Sunday, March 6, 2011

Return of the Strawfut

The sequel to this post

I received a new pair of shoes yesterday, something I've been waiting a few years to see. The new Allen Edmonds Strawfut. Back in 2009, the only pair I'd seen were vintage and falling apart, yet I loved them just the same.

There were three main reasons I felt they were a fantastic shoe.

#1 The foot shape was just right for me. The shoes had a foot shape that was common for the day with a wide forefoot and narrow heel... this was a big plus that gave me lots of toe room; something which always made me regret my rack full of modern dress shoes that tend to be designed with a small toe box (my Hobbit-like feet require Hobbit-like shoes).

#2 They breathed. The shoes had a mesh that allowed air to flow freely around the foot. Being a Californian and a dancer who spends a lot of time on the floor, having shoes that breathe is a great bonus. They are shoes from the 1940s, and the construction is completely vintage, so when the mention of the mesh being nylon came up, the heads at Allen Edmonds thought it odd material to be used, even in the conversation with Paul Grangaard, the CEO of Allen Edmonds, I think he and their head designer thought nylon was a bit taboo when it came to shoes made for business. But being a material from the 1930s, it was a time when something like a nylon mesh to keep shoes air cooled was very innovative.

#3 They flexed and needed no break in time. With nylon mesh on much of the upper, there is no leather to break in on top of your foot. This makes them lighter and more maneuverable when it comes to... well, doing anything. They move and feel like leather soled sneakers.

A perfect off the shelf shoe when it came to my foot, yet the only way to get a pair was to hunt through vintage shops, or build a time machine, and with current science saying that you can't time travel back into the past unless you'd built your time machine there already -- well I guess I had to choose my own route.

I posted the shoes everywhere and wrote about how much I loved them. Because of this, I eventually received a call from the CEO of the still-existing Allen Edmonds company and we discussed the styles of the past.

It's a little over two years later, I still keep in contact with the company through emails now and again. And I also think it's high time I finished writing and showed you the new addition to the Allen Edmonds Spring shoe collection...

I received them in the mail yesterday. They are a veritable duplicate of the 1940s shoes made by Allen Edmonds.

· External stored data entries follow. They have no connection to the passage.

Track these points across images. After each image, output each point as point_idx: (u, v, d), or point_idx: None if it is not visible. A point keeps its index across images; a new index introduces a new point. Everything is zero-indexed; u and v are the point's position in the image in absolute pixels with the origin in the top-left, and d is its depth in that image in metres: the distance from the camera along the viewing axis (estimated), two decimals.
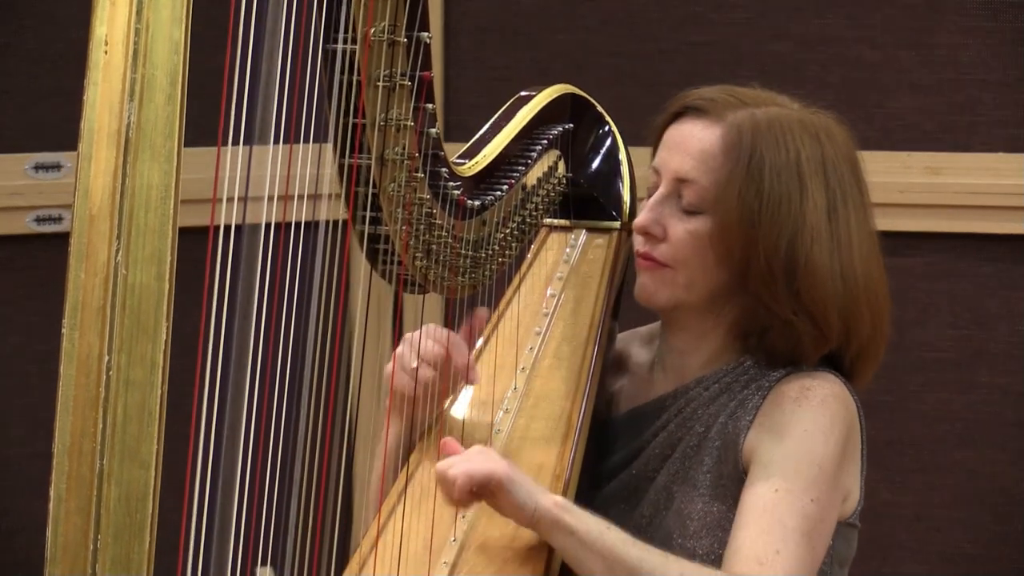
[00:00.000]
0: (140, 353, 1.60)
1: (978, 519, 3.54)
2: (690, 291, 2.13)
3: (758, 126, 2.09)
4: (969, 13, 3.45)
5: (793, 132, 2.10)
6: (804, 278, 2.07)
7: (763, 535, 1.98)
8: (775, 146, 2.08)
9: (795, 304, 2.08)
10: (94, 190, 1.59)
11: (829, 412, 2.06)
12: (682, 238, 2.11)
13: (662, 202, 2.13)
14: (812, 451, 2.03)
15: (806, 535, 1.99)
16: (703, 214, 2.11)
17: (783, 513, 1.99)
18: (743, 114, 2.11)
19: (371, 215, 2.04)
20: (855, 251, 2.10)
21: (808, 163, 2.09)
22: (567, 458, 2.13)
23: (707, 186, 2.10)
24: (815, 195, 2.08)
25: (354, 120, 1.97)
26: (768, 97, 2.15)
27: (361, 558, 2.06)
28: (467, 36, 3.64)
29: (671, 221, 2.12)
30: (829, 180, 2.09)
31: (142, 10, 1.59)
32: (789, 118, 2.12)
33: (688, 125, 2.14)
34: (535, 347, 2.32)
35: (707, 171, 2.10)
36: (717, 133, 2.10)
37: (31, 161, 3.53)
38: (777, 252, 2.06)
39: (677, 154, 2.13)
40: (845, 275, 2.09)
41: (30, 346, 3.57)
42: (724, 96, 2.14)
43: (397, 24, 1.95)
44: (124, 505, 1.59)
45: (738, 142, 2.08)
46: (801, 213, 2.07)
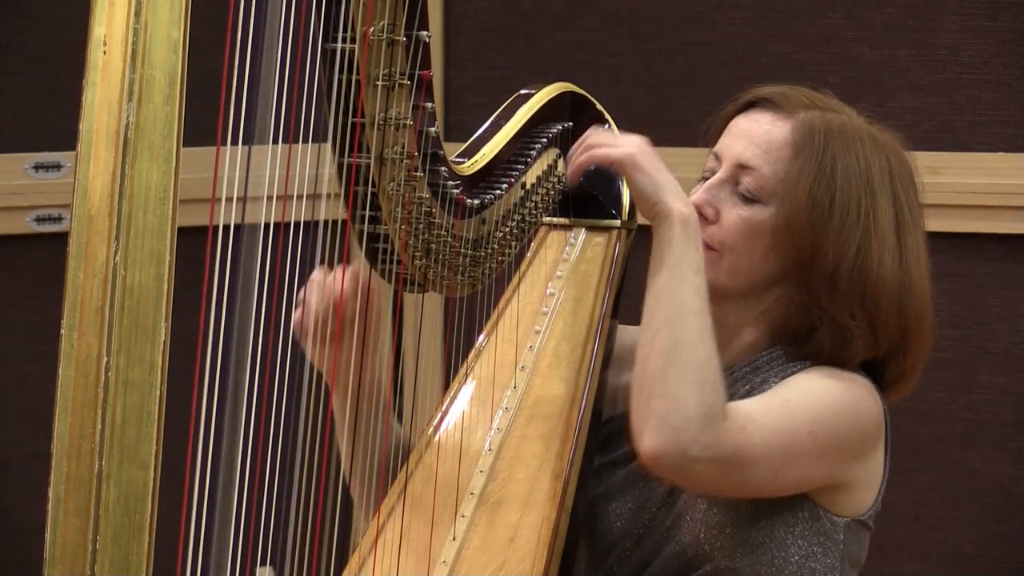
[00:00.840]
0: (139, 354, 1.60)
1: (978, 519, 3.54)
2: (732, 277, 2.13)
3: (830, 128, 2.10)
4: (969, 13, 3.45)
5: (863, 141, 2.10)
6: (872, 284, 2.07)
7: (754, 406, 2.00)
8: (846, 150, 2.09)
9: (857, 308, 2.07)
10: (93, 190, 1.59)
11: (856, 393, 2.07)
12: (735, 223, 2.11)
13: (720, 185, 2.14)
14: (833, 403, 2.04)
15: (786, 446, 1.99)
16: (760, 203, 2.11)
17: (781, 416, 2.00)
18: (815, 114, 2.12)
19: (370, 214, 2.04)
20: (921, 266, 2.11)
21: (878, 173, 2.09)
22: (567, 457, 2.13)
23: (768, 176, 2.10)
24: (884, 204, 2.08)
25: (353, 119, 1.96)
26: (838, 105, 2.16)
27: (360, 557, 2.06)
28: (467, 36, 3.64)
29: (725, 205, 2.12)
30: (897, 192, 2.10)
31: (140, 10, 1.59)
32: (859, 127, 2.12)
33: (757, 115, 2.14)
34: (535, 346, 2.32)
35: (771, 161, 2.10)
36: (787, 127, 2.11)
37: (31, 161, 3.53)
38: (847, 254, 2.06)
39: (742, 141, 2.13)
40: (912, 288, 2.09)
41: (30, 346, 3.57)
42: (796, 94, 2.15)
43: (396, 23, 1.95)
44: (123, 506, 1.59)
45: (810, 140, 2.09)
46: (874, 219, 2.07)
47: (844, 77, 3.50)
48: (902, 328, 2.10)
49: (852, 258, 2.06)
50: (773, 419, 2.00)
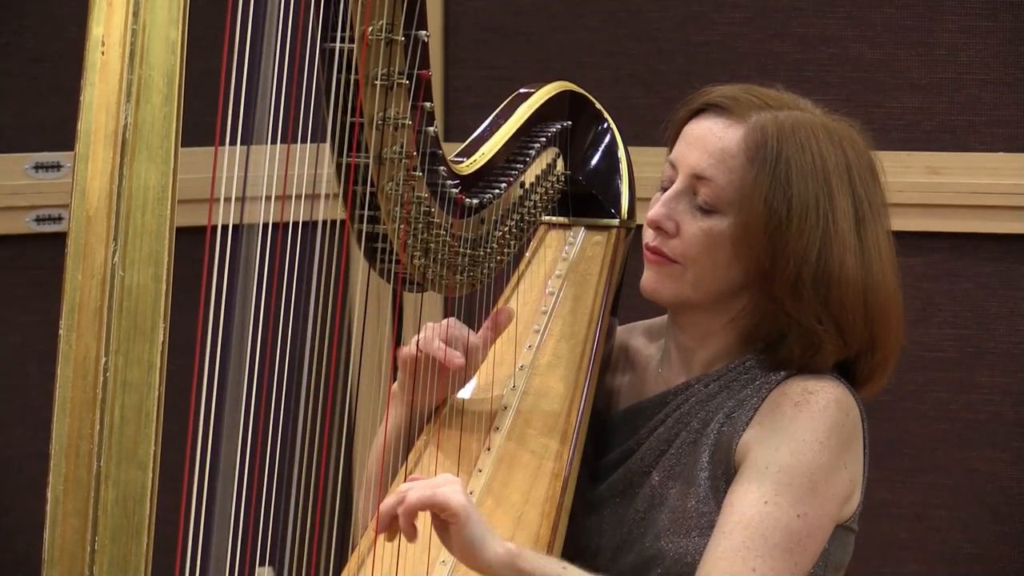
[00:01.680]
0: (137, 354, 1.60)
1: (978, 519, 3.54)
2: (697, 289, 2.12)
3: (783, 129, 2.07)
4: (969, 12, 3.45)
5: (818, 137, 2.07)
6: (835, 287, 2.05)
7: (743, 549, 1.96)
8: (800, 151, 2.06)
9: (823, 312, 2.06)
10: (91, 191, 1.59)
11: (829, 419, 2.04)
12: (695, 235, 2.09)
13: (677, 197, 2.11)
14: (806, 462, 2.01)
15: (788, 551, 1.97)
16: (719, 213, 2.08)
17: (767, 528, 1.97)
18: (766, 116, 2.08)
19: (369, 214, 2.04)
20: (884, 260, 2.09)
21: (835, 170, 2.06)
22: (566, 457, 2.13)
23: (724, 186, 2.08)
24: (843, 202, 2.06)
25: (352, 119, 1.96)
26: (790, 100, 2.13)
27: (360, 557, 2.06)
28: (467, 36, 3.64)
29: (684, 217, 2.10)
30: (855, 188, 2.07)
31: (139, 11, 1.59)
32: (813, 123, 2.09)
33: (709, 122, 2.11)
34: (534, 345, 2.32)
35: (726, 171, 2.08)
36: (739, 133, 2.08)
37: (31, 161, 3.53)
38: (808, 260, 2.04)
39: (696, 150, 2.10)
40: (876, 285, 2.07)
41: (30, 346, 3.57)
42: (747, 96, 2.11)
43: (395, 23, 1.95)
44: (122, 506, 1.59)
45: (763, 145, 2.06)
46: (833, 220, 2.05)
47: (844, 77, 3.50)
48: (869, 326, 2.08)
49: (813, 264, 2.04)
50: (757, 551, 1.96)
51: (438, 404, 2.23)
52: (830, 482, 2.02)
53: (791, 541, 1.98)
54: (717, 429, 2.09)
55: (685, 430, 2.12)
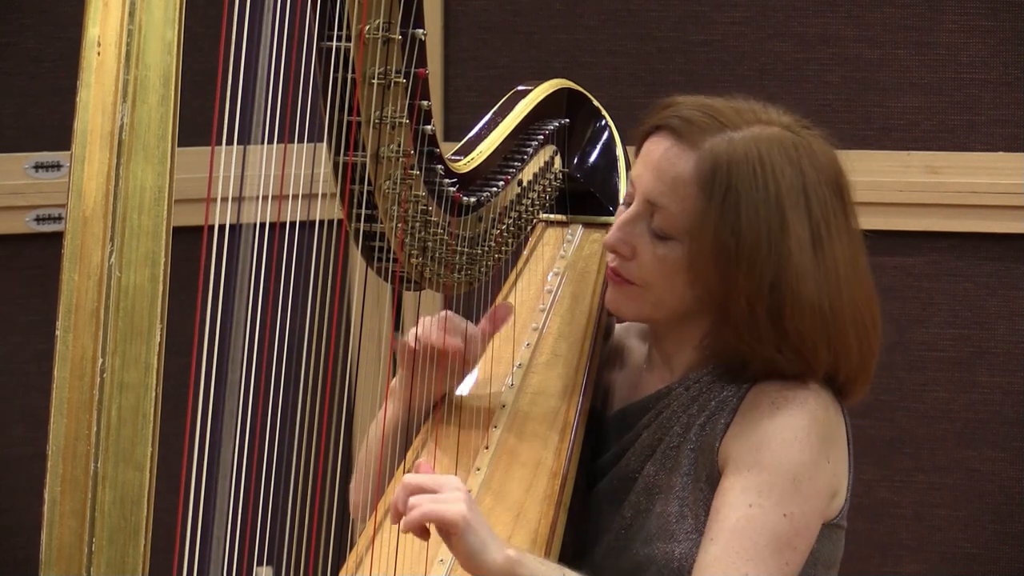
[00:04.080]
0: (134, 355, 1.59)
1: (978, 519, 3.54)
2: (658, 309, 2.12)
3: (734, 156, 2.03)
4: (969, 12, 3.44)
5: (773, 160, 2.03)
6: (791, 317, 2.02)
7: (732, 554, 1.96)
8: (752, 179, 2.02)
9: (780, 342, 2.04)
10: (87, 192, 1.59)
11: (807, 417, 2.03)
12: (650, 261, 2.08)
13: (633, 221, 2.09)
14: (787, 462, 2.00)
15: (777, 552, 1.97)
16: (673, 240, 2.06)
17: (755, 531, 1.97)
18: (720, 141, 2.04)
19: (366, 213, 2.04)
20: (842, 280, 2.05)
21: (789, 194, 2.02)
22: (564, 455, 2.13)
23: (677, 214, 2.05)
24: (797, 229, 2.02)
25: (349, 118, 1.96)
26: (751, 113, 2.08)
27: (358, 556, 2.06)
28: (467, 35, 3.64)
29: (640, 242, 2.09)
30: (812, 210, 2.03)
31: (135, 11, 1.58)
32: (769, 142, 2.04)
33: (664, 145, 2.07)
34: (532, 343, 2.32)
35: (678, 199, 2.05)
36: (692, 161, 2.04)
37: (31, 161, 3.53)
38: (760, 293, 2.02)
39: (651, 175, 2.07)
40: (833, 307, 2.04)
41: (30, 345, 3.57)
42: (702, 117, 2.06)
43: (392, 21, 1.95)
44: (119, 508, 1.59)
45: (713, 176, 2.02)
46: (784, 251, 2.01)
47: (844, 77, 3.50)
48: (832, 348, 2.05)
49: (767, 297, 2.02)
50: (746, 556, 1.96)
51: (436, 399, 2.23)
52: (814, 479, 2.02)
53: (779, 542, 1.98)
54: (698, 433, 2.08)
55: (668, 434, 2.11)
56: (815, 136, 2.10)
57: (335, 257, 1.97)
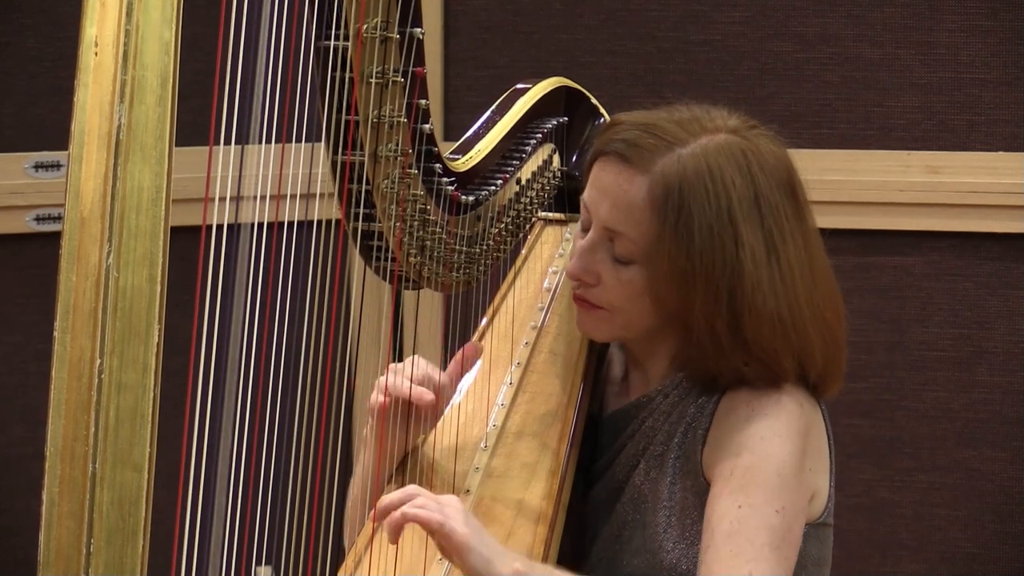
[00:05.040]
0: (132, 356, 1.59)
1: (978, 518, 3.54)
2: (628, 329, 2.13)
3: (685, 177, 2.02)
4: (968, 12, 3.44)
5: (722, 172, 2.03)
6: (750, 328, 2.03)
7: (733, 557, 1.95)
8: (704, 197, 2.02)
9: (745, 354, 2.04)
10: (85, 192, 1.59)
11: (784, 414, 2.03)
12: (615, 286, 2.08)
13: (593, 249, 2.09)
14: (771, 459, 2.00)
15: (776, 548, 1.97)
16: (635, 264, 2.07)
17: (750, 530, 1.97)
18: (669, 162, 2.04)
19: (365, 212, 2.04)
20: (799, 285, 2.05)
21: (741, 206, 2.02)
22: (562, 455, 2.13)
23: (636, 238, 2.05)
24: (750, 240, 2.02)
25: (347, 117, 1.96)
26: (697, 124, 2.07)
27: (357, 556, 2.06)
28: (466, 34, 3.63)
29: (603, 267, 2.09)
30: (764, 218, 2.03)
31: (132, 12, 1.58)
32: (717, 154, 2.04)
33: (615, 170, 2.07)
34: (530, 342, 2.32)
35: (635, 224, 2.05)
36: (644, 188, 2.04)
37: (31, 160, 3.53)
38: (718, 310, 2.02)
39: (606, 203, 2.07)
40: (792, 313, 2.04)
41: (30, 345, 3.57)
42: (647, 139, 2.05)
43: (390, 20, 1.95)
44: (117, 509, 1.59)
45: (665, 200, 2.02)
46: (738, 264, 2.01)
47: (844, 77, 3.50)
48: (795, 353, 2.05)
49: (725, 314, 2.02)
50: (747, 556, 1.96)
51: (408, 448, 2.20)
52: (797, 473, 2.02)
53: (776, 537, 1.97)
54: (680, 441, 2.08)
55: (652, 443, 2.11)
56: (763, 136, 2.09)
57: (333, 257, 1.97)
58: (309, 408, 2.02)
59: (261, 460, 1.89)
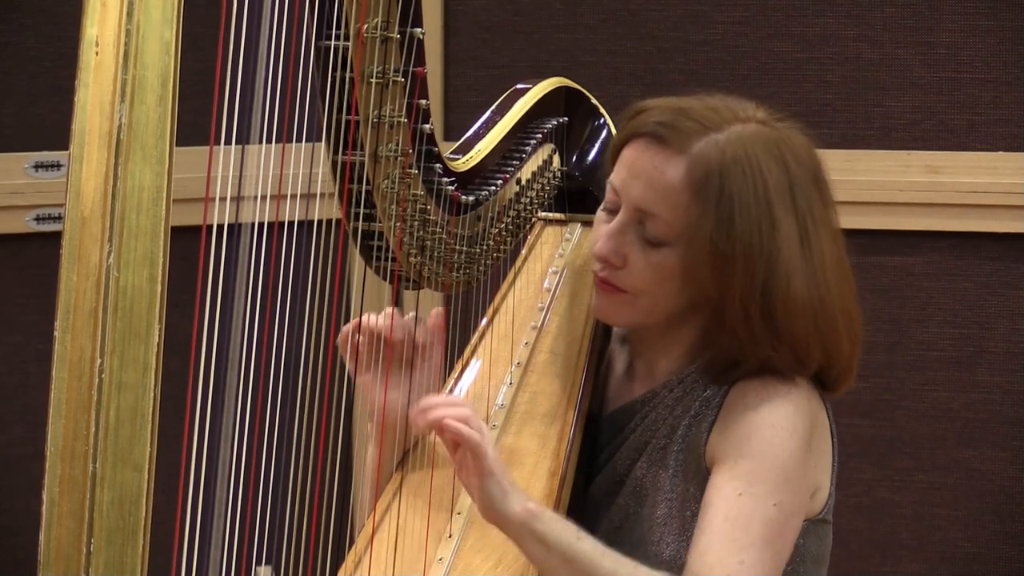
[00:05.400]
0: (132, 356, 1.59)
1: (978, 518, 3.54)
2: (650, 315, 2.11)
3: (724, 162, 2.02)
4: (969, 12, 3.44)
5: (759, 159, 2.03)
6: (783, 315, 2.03)
7: (727, 543, 1.95)
8: (743, 180, 2.02)
9: (775, 341, 2.04)
10: (85, 192, 1.59)
11: (791, 407, 2.03)
12: (644, 269, 2.08)
13: (623, 230, 2.08)
14: (775, 452, 2.00)
15: (769, 541, 1.97)
16: (667, 246, 2.06)
17: (747, 520, 1.97)
18: (708, 145, 2.04)
19: (365, 212, 2.04)
20: (829, 275, 2.06)
21: (777, 192, 2.03)
22: (562, 454, 2.13)
23: (671, 220, 2.04)
24: (786, 225, 2.02)
25: (347, 117, 1.96)
26: (730, 112, 2.08)
27: (357, 555, 2.06)
28: (466, 34, 3.63)
29: (632, 250, 2.08)
30: (798, 205, 2.04)
31: (133, 11, 1.58)
32: (753, 141, 2.04)
33: (651, 152, 2.06)
34: (530, 342, 2.32)
35: (671, 206, 2.04)
36: (682, 168, 2.04)
37: (31, 160, 3.53)
38: (753, 293, 2.02)
39: (639, 183, 2.07)
40: (823, 302, 2.05)
41: (30, 345, 3.57)
42: (685, 122, 2.05)
43: (390, 20, 1.95)
44: (117, 508, 1.59)
45: (706, 180, 2.02)
46: (775, 248, 2.02)
47: (844, 76, 3.50)
48: (823, 344, 2.06)
49: (759, 298, 2.02)
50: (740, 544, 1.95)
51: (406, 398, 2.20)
52: (801, 470, 2.02)
53: (771, 531, 1.97)
54: (684, 434, 2.08)
55: (655, 436, 2.11)
56: (792, 129, 2.10)
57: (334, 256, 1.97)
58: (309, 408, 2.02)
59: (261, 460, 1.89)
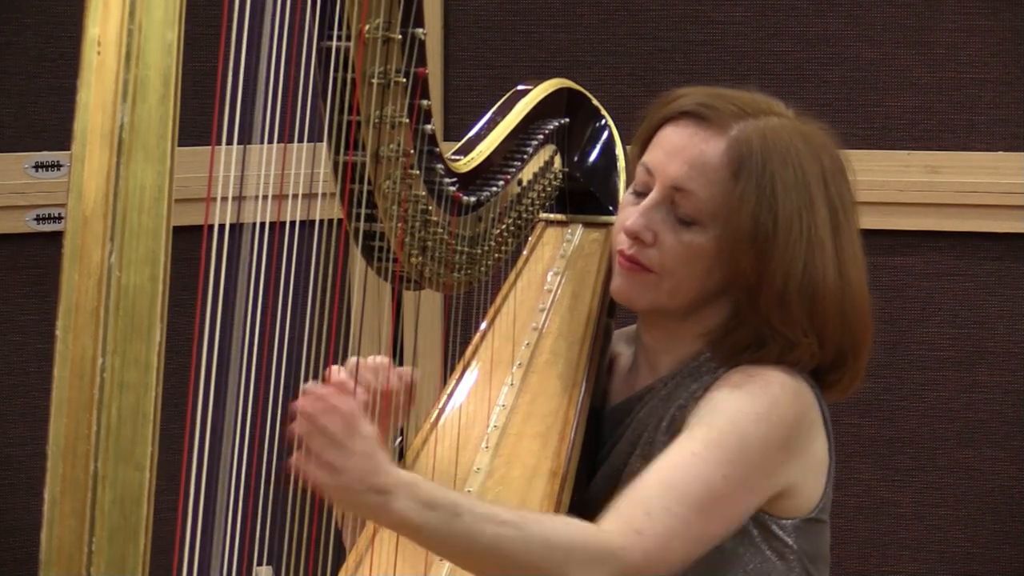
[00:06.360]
0: (134, 355, 1.59)
1: (978, 518, 3.54)
2: (673, 298, 2.10)
3: (765, 142, 2.04)
4: (968, 11, 3.44)
5: (797, 147, 2.05)
6: (819, 299, 2.03)
7: (663, 487, 1.90)
8: (783, 165, 2.04)
9: (807, 324, 2.04)
10: (87, 191, 1.59)
11: (771, 396, 2.00)
12: (674, 247, 2.07)
13: (655, 207, 2.08)
14: (740, 428, 1.96)
15: (703, 509, 1.90)
16: (699, 225, 2.06)
17: (690, 476, 1.91)
18: (748, 127, 2.06)
19: (366, 212, 2.03)
20: (859, 266, 2.07)
21: (814, 180, 2.05)
22: (563, 455, 2.13)
23: (706, 199, 2.05)
24: (822, 212, 2.04)
25: (349, 117, 1.96)
26: (764, 103, 2.10)
27: (358, 556, 2.06)
28: (467, 35, 3.64)
29: (663, 228, 2.08)
30: (831, 196, 2.06)
31: (135, 11, 1.58)
32: (791, 131, 2.07)
33: (689, 131, 2.08)
34: (531, 343, 2.32)
35: (708, 184, 2.05)
36: (721, 146, 2.05)
37: (31, 160, 3.53)
38: (793, 273, 2.02)
39: (676, 161, 2.07)
40: (852, 293, 2.06)
41: (30, 345, 3.57)
42: (725, 104, 2.07)
43: (392, 21, 1.95)
44: (119, 507, 1.58)
45: (748, 158, 2.03)
46: (815, 232, 2.03)
47: (844, 76, 3.50)
48: (846, 335, 2.06)
49: (799, 277, 2.02)
50: (674, 495, 1.90)
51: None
52: (764, 457, 1.98)
53: (710, 498, 1.91)
54: (668, 423, 2.07)
55: (647, 429, 2.11)
56: (818, 126, 2.12)
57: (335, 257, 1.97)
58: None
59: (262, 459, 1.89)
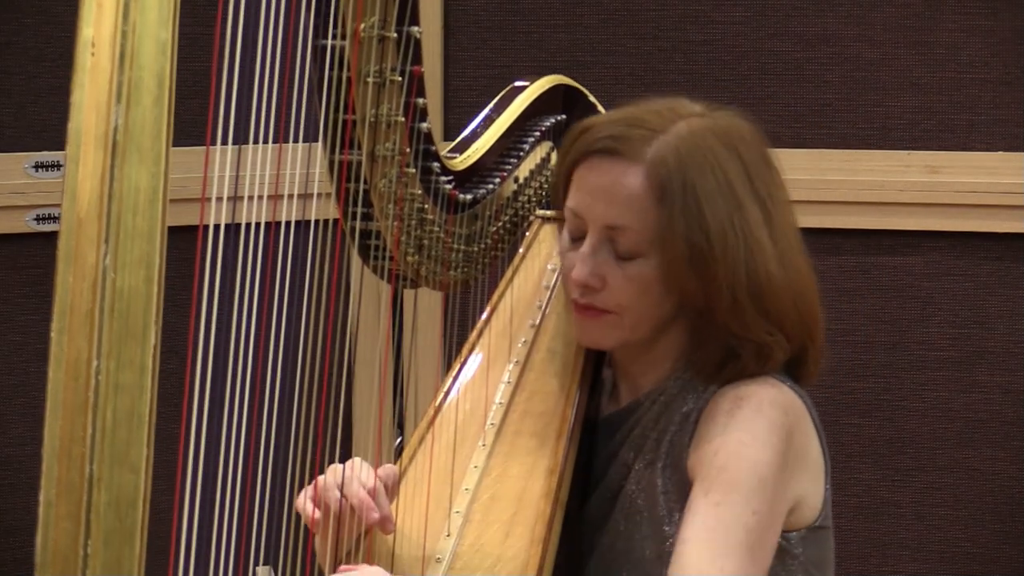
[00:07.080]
0: (129, 357, 1.59)
1: (978, 518, 3.54)
2: (636, 330, 2.11)
3: (681, 160, 2.03)
4: (968, 11, 3.44)
5: (713, 150, 2.04)
6: (769, 297, 2.04)
7: (706, 551, 1.92)
8: (701, 172, 2.02)
9: (767, 324, 2.05)
10: (81, 193, 1.58)
11: (765, 419, 2.01)
12: (624, 285, 2.07)
13: (595, 251, 2.08)
14: (749, 461, 1.98)
15: (749, 549, 1.94)
16: (641, 257, 2.06)
17: (726, 528, 1.94)
18: (661, 146, 2.04)
19: (362, 211, 2.03)
20: (795, 251, 2.08)
21: (737, 179, 2.04)
22: (560, 452, 2.13)
23: (640, 230, 2.05)
24: (752, 210, 2.03)
25: (344, 116, 1.96)
26: (669, 111, 2.08)
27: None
28: (466, 34, 3.63)
29: (608, 269, 2.08)
30: (757, 189, 2.05)
31: (129, 12, 1.58)
32: (702, 134, 2.05)
33: (605, 167, 2.06)
34: (528, 340, 2.32)
35: (638, 215, 2.04)
36: (640, 175, 2.04)
37: (31, 160, 3.53)
38: (739, 281, 2.02)
39: (601, 201, 2.07)
40: (794, 279, 2.06)
41: (30, 345, 3.57)
42: (632, 130, 2.06)
43: (387, 19, 1.95)
44: (114, 510, 1.58)
45: (668, 180, 2.02)
46: (750, 233, 2.03)
47: (844, 76, 3.50)
48: (804, 320, 2.08)
49: (744, 282, 2.02)
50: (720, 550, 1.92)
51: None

Before I get to them, I have to say this,

I want to thank Paul Grangaard and Jim Kass and the whole Allen Edmonds company for returning the Strawfut to the their line of shoes. I hope you sell a million, and know that a good dress shoe that is flexible and really breathes is back on the market to fill a sartorial hole that has been very empty.

Thank you!

I do have to say that the ones I received are not the production model, but a special make. The production model is done on the #5 last that has a narrower toe.

Now to the shoes.

This pair made for me is done on the #1 last that has a wide toe-box like the originals. The footbed is Poron which is a space age dense memory foam wrapped in a layer of leather; very comfortable. The soles are Rendenbach leather that is a denser leather that can take more of a beating over time than the standard Allen Edmonds soles, and the heels are combination rubber leather, and I just like the look.

The (new) Strawfut

The production version is Available here.


  1. Awesome. I've been waiting for these to come out again. When/where are they available for purchase?

    Thanks for sharing, Matt.

  2. They are available right now.

    Check out the link at the bottom of the post.

  3. Well done Matt! How did you get them to use Rendenbach leather? Did you mail it to them or did they source it themselves?

    I think it would be a huge upgrade for AE if all their $325 - $350 shoes hat Rendenbach sole, or in general "altgrubengegerbtes" (term for the way it is dyed) leather.